What I really wanted to reply to was -


Most of us who are willing to endorse applicants really do review and confirm the key information on the resume we receive. A coworker in my company I did not know personally ...

 You really shouldn't be endorsing anyone you do not know and trust. ISC2 has an option to do the employment and education check for you if you do not know a CISSP personally. The endorsement process is a shortcut to that.


Community Champion

Very good point ... " You really shouldn't be endorsing anyone you do not know and trust." Thankfully, I know and have worked with several CISSP credential holders.


Due diligence and due care are very important in the endorsement process.

Community Champion

Even though I know and trust the person I endorsed, I verified every part of his body of work submitted.  I wanted to make sure they could hang their hat on every word submitted.



Newcomer II

A number of years ago when the LinkedIn breach happened, a number of Information Security practitioners were negative affected by it. I tend to be very careful with what I post on those type of boards and only list the certifications for which a digital badge has been awarded.

As privacy has taken a diminishing role within the social media realm, I believe that less is more, unless you are in marketing and sales where the need for hype is required. Even then, don't believe everything you read. Trust but verify.

Newcomer II

There is little that moves a candidate to the discard pile faster than claiming degrees or certifications that have not yet been earned. I've also reviewed resumes and linkedin profiles that have a (Q) or (Qualified) after a certification name... I'm still not sure what that means but I assume the candidate hasn't earned the the cert, otherwise they wouldn't have added the qualification 'Qualified'. 

Stating that you are studying for or planning a certification indicates a desired future direction but I don't give it any weight in a resume review. 

Sometimes honest errors happen... I remember submitting my resume to ISC2 as part of my endorsement package with a line stating  'passed the CISSP exam - awaiting ISC2 review and adjudication'. Weeks later I was contacted by ISC2 and was informed that I needed to remove that line from my resume. I removed the text and resubmitted it. I received the award email later that same day.

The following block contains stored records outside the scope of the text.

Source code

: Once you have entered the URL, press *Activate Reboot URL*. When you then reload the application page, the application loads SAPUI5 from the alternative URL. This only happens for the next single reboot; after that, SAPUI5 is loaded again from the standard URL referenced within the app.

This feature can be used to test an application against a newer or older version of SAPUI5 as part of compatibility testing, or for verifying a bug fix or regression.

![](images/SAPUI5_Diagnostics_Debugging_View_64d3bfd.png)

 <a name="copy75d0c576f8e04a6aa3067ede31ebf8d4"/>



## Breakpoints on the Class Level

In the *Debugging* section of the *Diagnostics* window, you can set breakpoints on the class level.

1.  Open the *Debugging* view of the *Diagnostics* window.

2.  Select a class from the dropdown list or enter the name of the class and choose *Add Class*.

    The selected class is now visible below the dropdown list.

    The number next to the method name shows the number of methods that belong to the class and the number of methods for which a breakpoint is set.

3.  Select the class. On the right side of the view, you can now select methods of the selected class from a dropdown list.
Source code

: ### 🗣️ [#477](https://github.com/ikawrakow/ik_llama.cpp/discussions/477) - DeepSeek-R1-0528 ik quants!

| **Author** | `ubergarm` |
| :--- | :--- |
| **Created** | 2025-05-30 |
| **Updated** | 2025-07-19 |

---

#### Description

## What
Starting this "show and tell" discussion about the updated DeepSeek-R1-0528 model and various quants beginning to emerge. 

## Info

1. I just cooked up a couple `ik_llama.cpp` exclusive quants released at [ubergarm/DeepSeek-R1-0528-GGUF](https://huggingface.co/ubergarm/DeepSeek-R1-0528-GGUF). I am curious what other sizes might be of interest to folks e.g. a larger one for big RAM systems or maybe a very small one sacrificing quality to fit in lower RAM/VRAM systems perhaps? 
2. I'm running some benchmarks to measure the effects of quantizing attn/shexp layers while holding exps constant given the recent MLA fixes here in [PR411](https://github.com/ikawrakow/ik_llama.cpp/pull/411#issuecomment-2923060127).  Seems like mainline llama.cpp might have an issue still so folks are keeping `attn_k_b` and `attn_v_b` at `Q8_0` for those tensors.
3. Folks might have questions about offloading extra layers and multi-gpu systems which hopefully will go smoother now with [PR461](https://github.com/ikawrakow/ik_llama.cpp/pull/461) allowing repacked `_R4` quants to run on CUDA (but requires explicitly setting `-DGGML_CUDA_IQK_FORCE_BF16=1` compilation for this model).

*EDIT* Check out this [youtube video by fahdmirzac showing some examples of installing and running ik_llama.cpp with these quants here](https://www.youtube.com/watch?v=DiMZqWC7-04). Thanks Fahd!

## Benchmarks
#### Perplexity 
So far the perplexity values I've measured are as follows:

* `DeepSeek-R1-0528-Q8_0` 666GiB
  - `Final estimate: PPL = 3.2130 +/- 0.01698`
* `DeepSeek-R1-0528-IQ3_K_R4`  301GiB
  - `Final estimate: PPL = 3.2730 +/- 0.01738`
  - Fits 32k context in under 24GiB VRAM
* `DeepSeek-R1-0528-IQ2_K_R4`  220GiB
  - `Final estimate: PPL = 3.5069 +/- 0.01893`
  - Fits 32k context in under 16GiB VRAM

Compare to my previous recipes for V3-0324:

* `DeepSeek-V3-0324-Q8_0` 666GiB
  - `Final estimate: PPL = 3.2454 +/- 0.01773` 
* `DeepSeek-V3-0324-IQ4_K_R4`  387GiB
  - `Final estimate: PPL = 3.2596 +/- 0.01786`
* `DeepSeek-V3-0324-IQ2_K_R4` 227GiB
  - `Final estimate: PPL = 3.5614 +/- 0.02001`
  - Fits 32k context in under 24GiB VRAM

ISC2 is very strict when it comes to the use of the designation. 

At the end of the day, most certifications earned demonstrate that you have drive, you studied hard, and can begin having an informed conversation related to a given set of domains. They do not convey expertise. Stay humble, hungry, and keep learning. In this field, we're all on a steep learning curve. Manage your work-life balance but add personal learning goals to your schedule. Mentor someone. Support diversity and inclusion in your work environment.

Best, Mark
Newcomer I

I agree your examples are indeed factual if placed correctly within LI profiles. I agree spirit of the rule is important but keep in mind that geographic and cultural differences aids confusion.  The problem listing courses or preparation statements is that certifications are the yardstick by which IT knowledge, skills, and abilities are assessed. 


By no means am I inferring this to be your case, but simply attending a class does not necessarily equate to knowledge or skills gained. Having taken both courses and teaching them, I can attest to many simply going through the motions and not retaining anything. Then again, preparing for and passing the exam does not by itself mean a candidate meets any established criteria for certification such as experience.


As some have already stated, delaying a profile modification until the activity (degree, certification, etc.) is complete and verifiable is the always the safest bet. The reality is that those folks actively running keyword searches (especially on LI) are often trying to fill positions which could help or hurt you should you be actively seeking opportunities.